- Opening Delimiter -

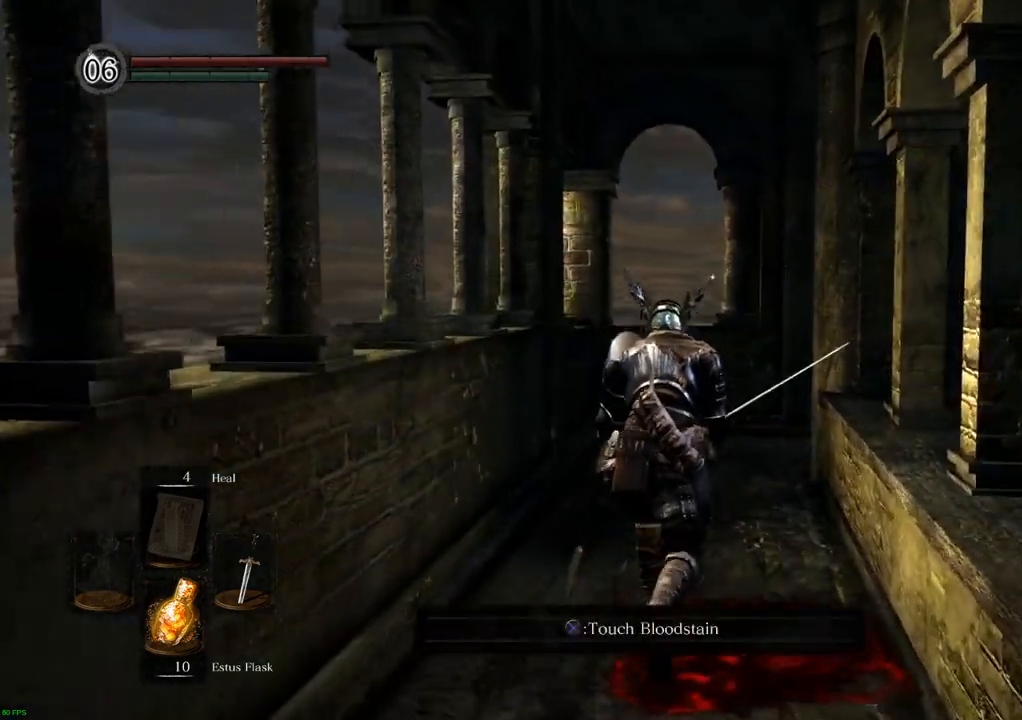
{"dt_ms": 1000, "buttons": [], "left_stick": "up", "right_stick": "center"}
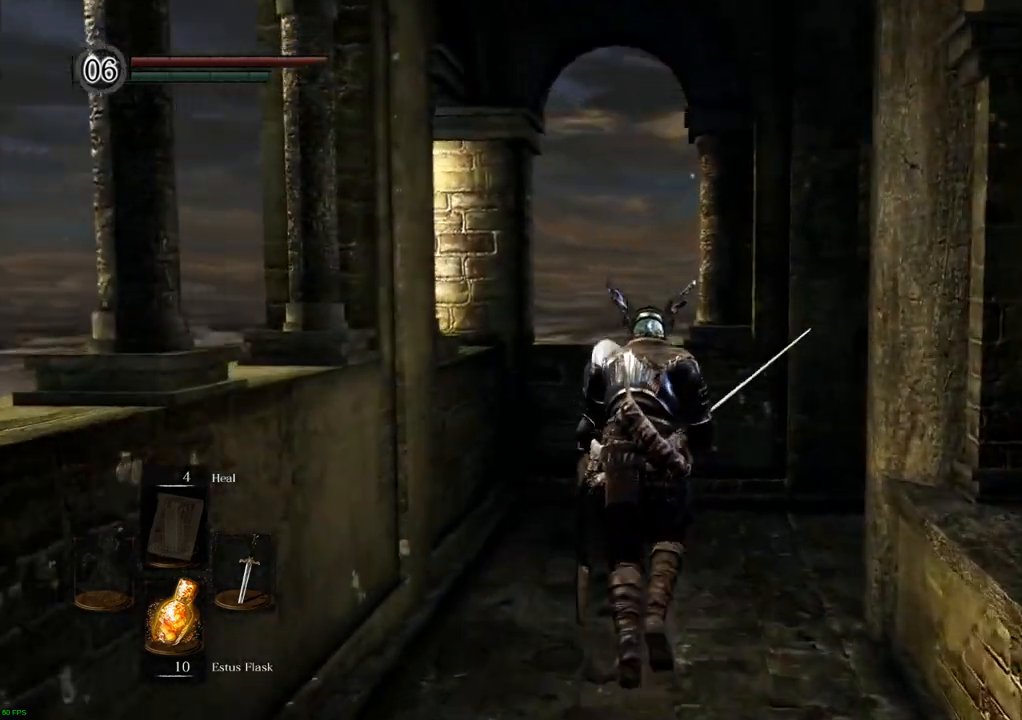
{"dt_ms": 500, "buttons": [], "left_stick": "up", "right_stick": "right", "events": [[100, "right_stick", "right"]]}
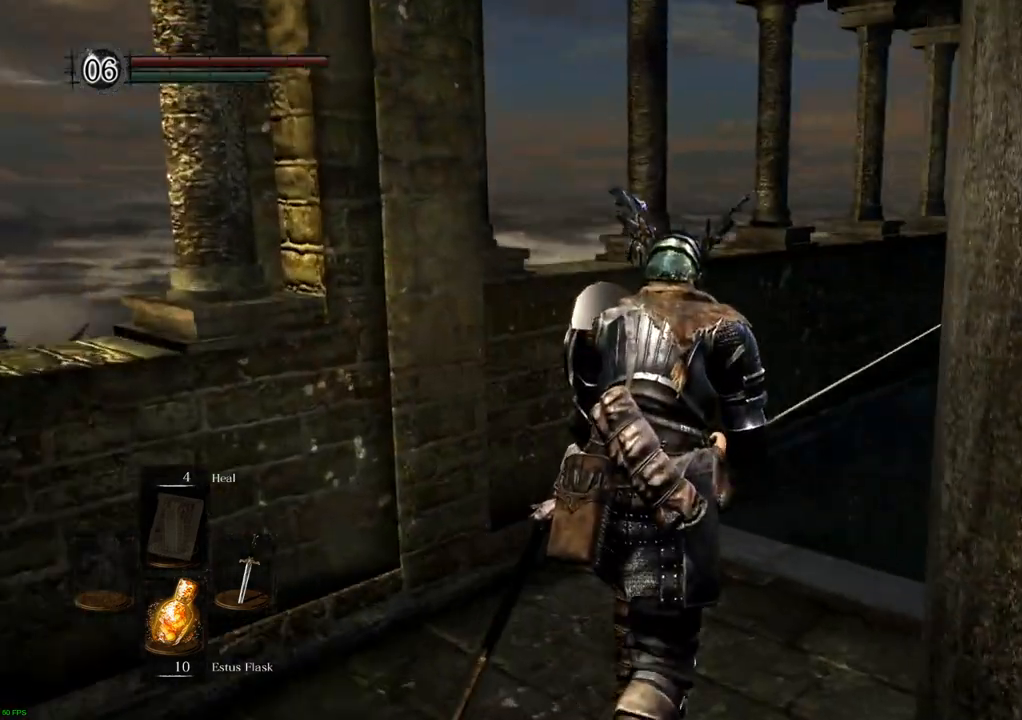
{"dt_ms": 500, "buttons": [], "left_stick": "up", "right_stick": "up-right", "events": [[200, "right_stick", "center"], [400, "right_stick", "up-right"]]}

- Closing Delimiter -

**WHAT IS NEEDED:**
Every line above is to be duplicated exactly; no picture should be carried over.

**ANSWER TO THE EXERCISE:**
{"dt_ms": 1000, "buttons": [], "left_stick": "up", "right_stick": "center"}
{"dt_ms": 500, "buttons": [], "left_stick": "up", "right_stick": "right", "events": [[100, "right_stick", "right"]]}
{"dt_ms": 500, "buttons": [], "left_stick": "up", "right_stick": "up-right", "events": [[200, "right_stick", "center"], [400, "right_stick", "up-right"]]}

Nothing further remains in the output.